Our ETS Submission: Getting the Price and Unit Settings under the ETS Right

We have submitted feedback on the Ministry for the Environment’s consultation on proposed price and unit settings under the Emissions Trading Scheme.

We’ve been engaging with the Ministry about this consultation over the past month. While we support the broad direction of the Climate Change Commission’s recommended settings, which are reflected in the Ministry’s Consultation Document, we do have some concerns about the consultation itself and some of the possible options (including lowering the price corridor).

Although the Ministry responded to some of our concerns by releasing additional modelling at the end of last month, it’s still not clear that the approach outlined in the consultation document lines up with Palmer J’s judgment in our successful litigation about the ETS price and unit settings last year.

 In particular:

  • The Consultation Document fails to put forward a specific recommendation about the package of settings to be introduced by regulation. The additional base volumes, cost containment reserve volumes, and cost containment reserve trigger price must be viewed as a package that needs to be assessed against the emissions budget and 2030 NDC, rather than the Ministry’s approach which is to view each separately. We’re concerned that the approach laid out in the Consultation Document risks repeating the errors that occurred in 2022.

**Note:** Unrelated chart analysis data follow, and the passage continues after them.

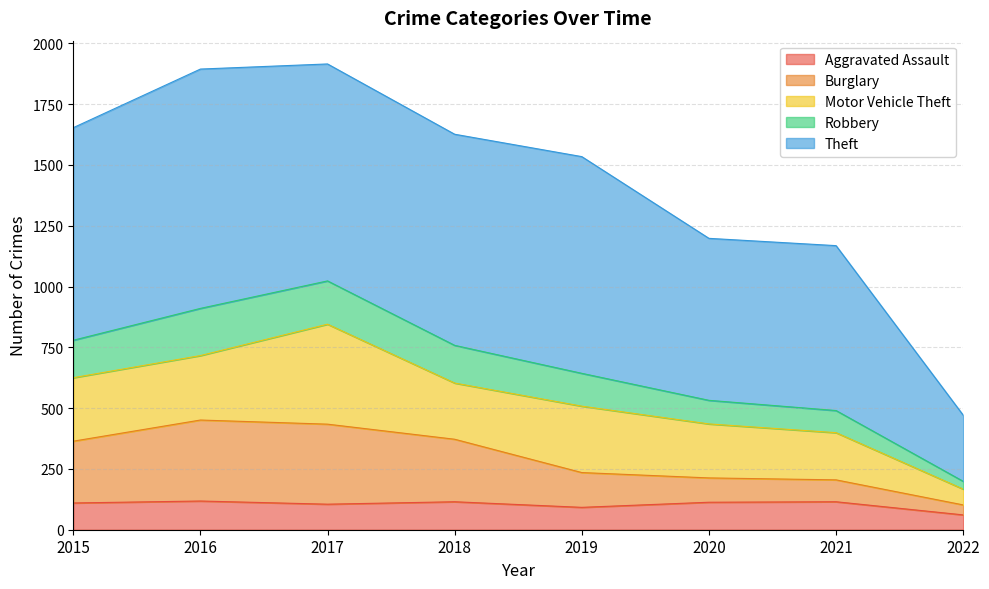

Read the Aggravated Assault value at 2017.

105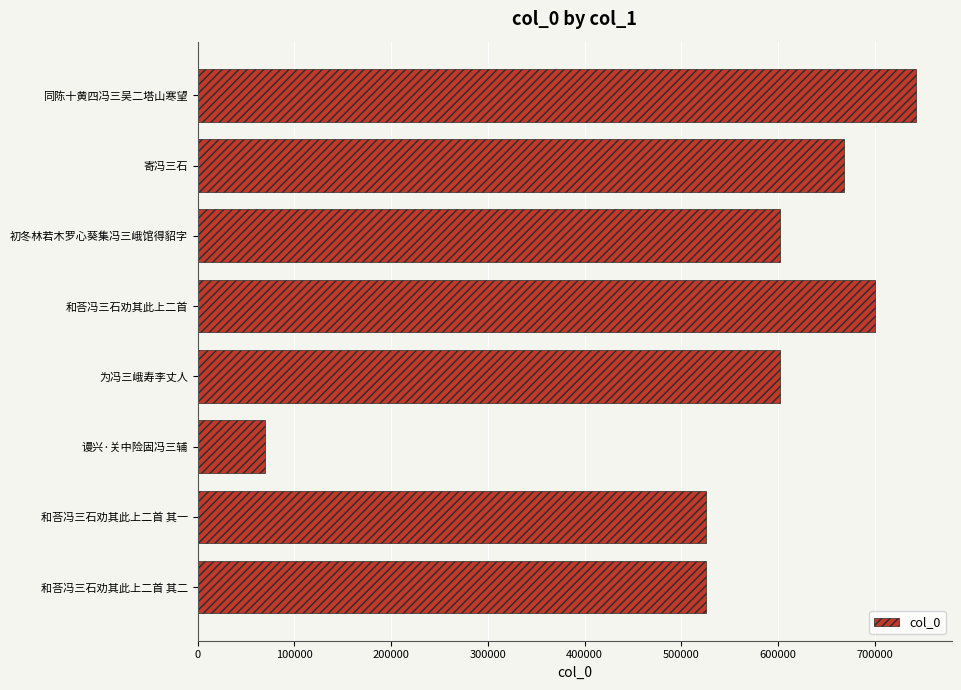

What is the smallest value displayed?

69177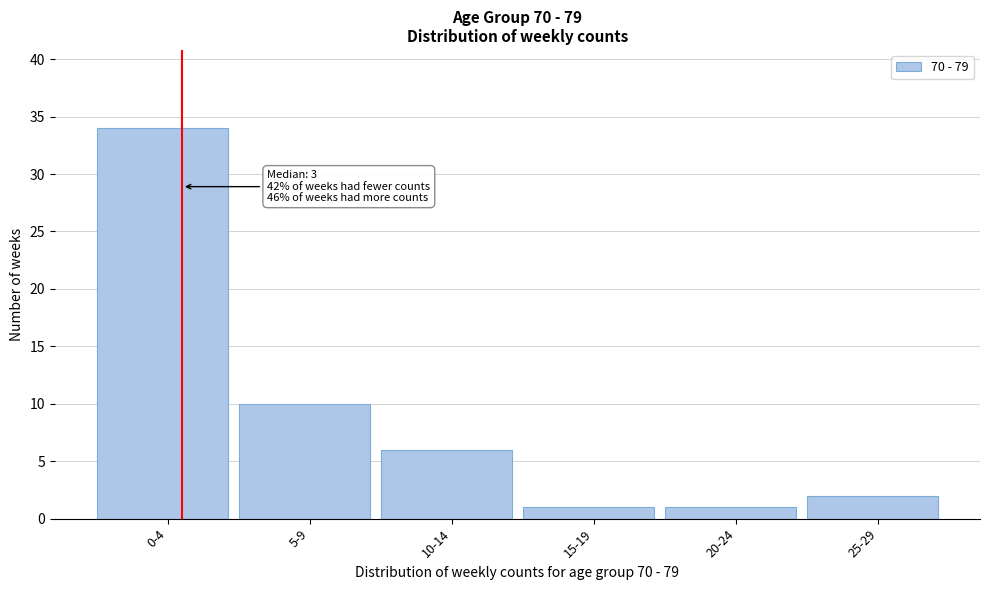

Reading right to left, extract all data points from this chart.

2	1	1	6	10	34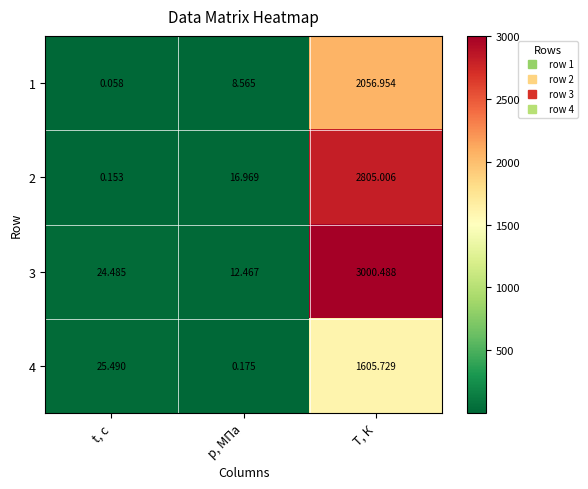

Rank the series by their maximum value, from lowest to highest.

4, 1, 2, 3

  • The Consultation Document, and the additional modelling released on 30 May 2024, fail to properly assess whether the proposed settings are “in accordance with” the emissions budget, NDC, or the 2050 net zero target. Under the Climate Change Response Act, the starting point should be “strict accordance”, and any discrepancy must be justified by reference to the factors under the Act and still ensure some degree of accordance. The Consultation Document does not attempt to ascertain what settings are implied by “strict accordance”, nor does it identify any implied discrepancies or seek to justify them.

Getting the ETS price and unit settings right and ensuring they meet the requirements under the Climate Change Response Act is critical, particularly given the Government has made clear that it intends to use the ETS to do the “heavy lifting” in our climate change policy response. 

But with decisions like the Government’s confirmation this week that it’s deferring the pricing of agricultural emissions until 2030, it’s getting harder to see how the ETS is going to be able to play this role without reform.